Sim. Isso ajuda os bebês a diferenciarem o tempo acordado e o horário de ir dormir.
- Noite: Ritual mais longo, calmante — luzes suaves, banho, momento tranquilo
- Soneca: Ritual mais curto, sem escuridão total — apenas uma história e um abraço
Dicas para mudar os rituais
- Introduza mudanças gradualmente — um novo elemento de cada vez
- Mantenha uma ordem regular. A sequência importa mais do que as ações específicas
- Seja flexível: deixe ele escolher um brinquedo
- Observe os sinais de cansaço — não espere o bebê ficar exausto
Quando procurar ajuda
Consulte um pediatra ou especialista em sono se seu filho regularmente:
- Leva mais de 40–60 minutos para adormecer
- Acorda chorando com frequência
- Dorme menos de 10 horas no total por dia
- Chora em todas as tentativas de colocá-lo para dormir
Perguntas frequentes sobre rotinas de sono
Quando os rituais antes de dormir se tornam especialmente importantes?
Geralmente, os rituais ficam especialmente importantes entre 12 e 18 meses, quando a maioria dos bebês passa de duas sonecas para uma.

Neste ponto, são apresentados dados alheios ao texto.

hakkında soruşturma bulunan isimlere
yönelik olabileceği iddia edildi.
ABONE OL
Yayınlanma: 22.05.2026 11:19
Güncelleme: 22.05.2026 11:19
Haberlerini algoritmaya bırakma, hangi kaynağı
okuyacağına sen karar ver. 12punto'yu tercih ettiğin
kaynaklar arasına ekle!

Nessa fase, a criança já reconhece melhor a sequência das ações e pode resistir mais ao sono. Passos repetidos — pijama, livro, frase calma — ajudam a entender que é hora de descansar.
Por que a criança resiste ao sono depois de 1 ano?
Muitas vezes, a resistência ao sono depois de 1 ano está ligada ao desenvolvimento da vontade, das emoções e da autonomia. A criança pode querer brincar mais, testar limites ou protestar, mesmo estando cansada. Nessa fase, o ritual não é só preparação para dormir, mas também um momento de contato tranquilo com os pais.
Como os rituais da soneca e do sono noturno devem ser diferentes?
O ideal é que o ritual da soneca seja mais curto e simples, e o da noite mais calmo e completo. Para a soneca, uma história curta, um abraço ou uma frase conhecida podem bastar, sem escuridão total. À noite, o ritual pode incluir luz baixa, banho, pijama, canção de ninar ou leitura e durar 10–20 minutos.
Quando devo conversar com um especialista sobre o sono da criança?
Vale procurar orientação se as dificuldades de sono acontecem com frequência. Sinais de alerta incluem demorar mais de 40–60 minutos para adormecer, acordar chorando muitas vezes, dormir menos de 10 horas no total por dia ou protestar intensamente em todas as tentativas de dormir. Nesses casos, converse com o pediatra ou um especialista em sono.
Com carinho para você
Nossos conteúdos foram elaborados de acordo com a medicina baseada em evidências e contaram com a revisão de pediatras. No entanto, eles não substituem uma consulta médica. Cada criança tem suas particularidades — em caso de dúvidas, procure um profissional de saúde.